IEEE Trans Neural Netw. 2006 Sep;17(5):1212-21. doi: 10.1109/TNN.2006.875992.
Discriminative training refers to an approach to pattern recognition based on direct minimization of a cost function commensurate with the performance of the recognition system. This is in contrast to the procedure of probability distribution estimation as conventionally required in Bayes' formulation of the statistical pattern recognition problem. Currently, most discriminative training algorithms for nonlinear classifier designs are based on gradient-descent (GD) methods for cost minimization. These algorithms are easy to derive and effective in practice, but are slow in training speed and have difficulty selecting the learning rates. To address the problem, we present our study on a fast discriminative training algorithm.
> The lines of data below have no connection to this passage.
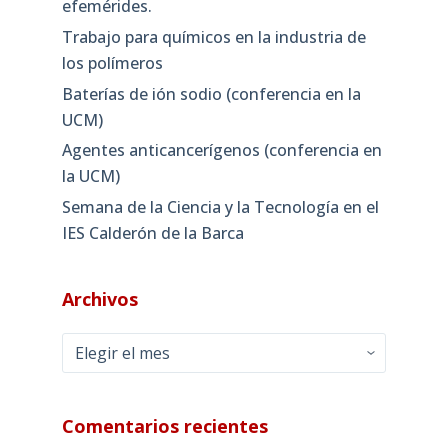
efemérides.
Trabajo para químicos en la industria de
los polímeros
Baterías de ión sodio (conferencia en la
UCM)
Agentes anticancerígenos (conferencia en
la UCM)
Semana de la Ciencia y la Tecnología en el
IES Calderón de la Barca
Archivos
Archivos
Comentarios recientes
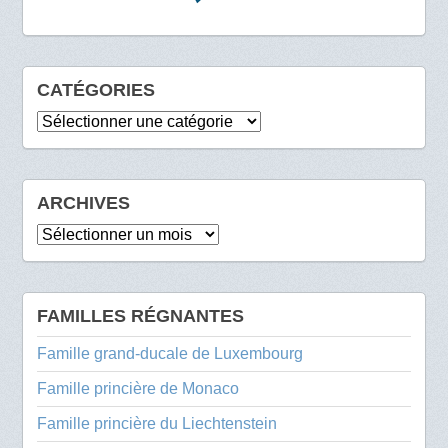
CATÉGORIES
Catégories
ARCHIVES
Archives
FAMILLES RÉGNANTES
Famille grand-ducale de Luxembourg
Famille princière de Monaco
Famille princière du Liechtenstein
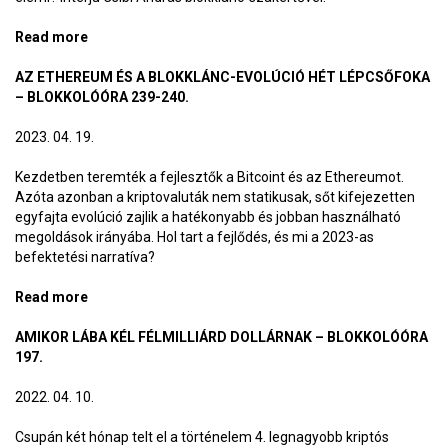
Read more
about Mitől olyan nagy biznisz az Ethereum?
AZ ETHEREUM ÉS A BLOKKLÁNC-EVOLÚCIÓ HÉT LÉPCSŐFOKA
– BLOKKOLÓÓRA 239-240.
2023. 04. 19.
Kezdetben teremték a fejlesztők a Bitcoint és az Ethereumot.
Azóta azonban a kriptovaluták nem statikusak, sőt kifejezetten
egyfajta evolúció zajlik a hatékonyabb és jobban használható
megoldások irányába. Hol tart a fejlődés, és mi a 2023-as
befektetési narratíva?
Read more
about Az Ethereum és a blokklánc-evolúció hét
lépcsőfoka – BlokkolóÓra 239-240.
AMIKOR LÁBA KÉL FÉLMILLIÁRD DOLLÁRNAK – BLOKKOLÓÓRA
197.
2022. 04. 10.
Csupán két hónap telt el a történelem 4. legnagyobb kriptós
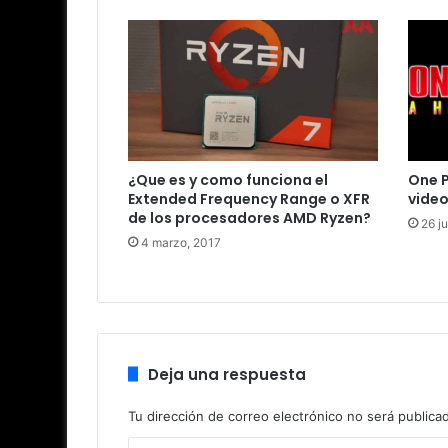
¿Que es y como funciona el
One 
Extended Frequency Range o XFR
vide
de los procesadores AMD Ryzen?
26 j
4 marzo, 2017
Deja una respuesta
Tu dirección de correo electrónico no será publica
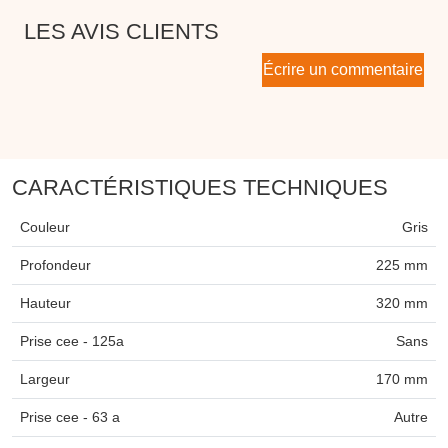
LES AVIS CLIENTS
Écrire un commentaire
CARACTÉRISTIQUES TECHNIQUES
Couleur
Gris
Profondeur
225 mm
Hauteur
320 mm
Prise cee - 125a
Sans
Largeur
170 mm
Prise cee - 63 a
Autre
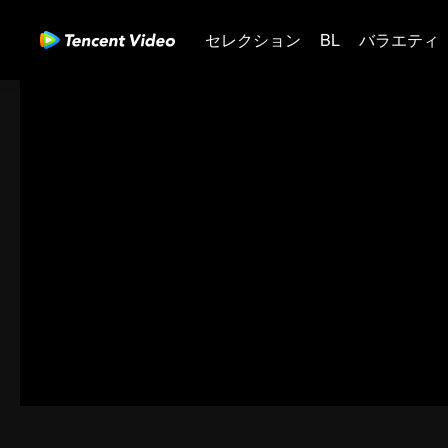
セレクション
BL
バラエティ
The algorithm initializes the parameters by the expectation-maximization (EM) algorithm, and then uses a set of closed-form formulas derived in this paper to further optimize a proposed objective of minimizing error rate. Experiments in speech applications show that the algorithm provides better recognition accuracy in a fewer iterations than the EM algorithm and a neural network trained by hundreds of GD iterations. Although some convergent properties need further research, the proposed objective and derived formulas can benefit further study of the problem.
判别式训练是指一种基于直接最小化与识别系统性能相称的代价函数的模式识别方法。这与贝叶斯统计模式识别问题公式中传统要求的概率分布估计过程形成对比。目前,大多数用于非线性分类器设计的判别式训练算法基于梯度下降(GD)方法来最小化代价。这些算法易于推导且在实践中有效,但训练速度较慢且难以选择学习率。为了解决这个问题,我们展示了对一种快速判别式训练算法的研究。该算法通过期望最大化(EM)算法初始化参数,然后使用本文推导的一组闭式公式进一步优化一个提出的最小化错误率的目标。语音应用中的实验表明,与EM算法和经过数百次GD迭代训练的神经网络相比,该算法在更少的迭代次数下能提供更好的识别准确率。尽管一些收敛特性需要进一步研究,但提出的目标和推导的公式有助于对该问题的进一步研究。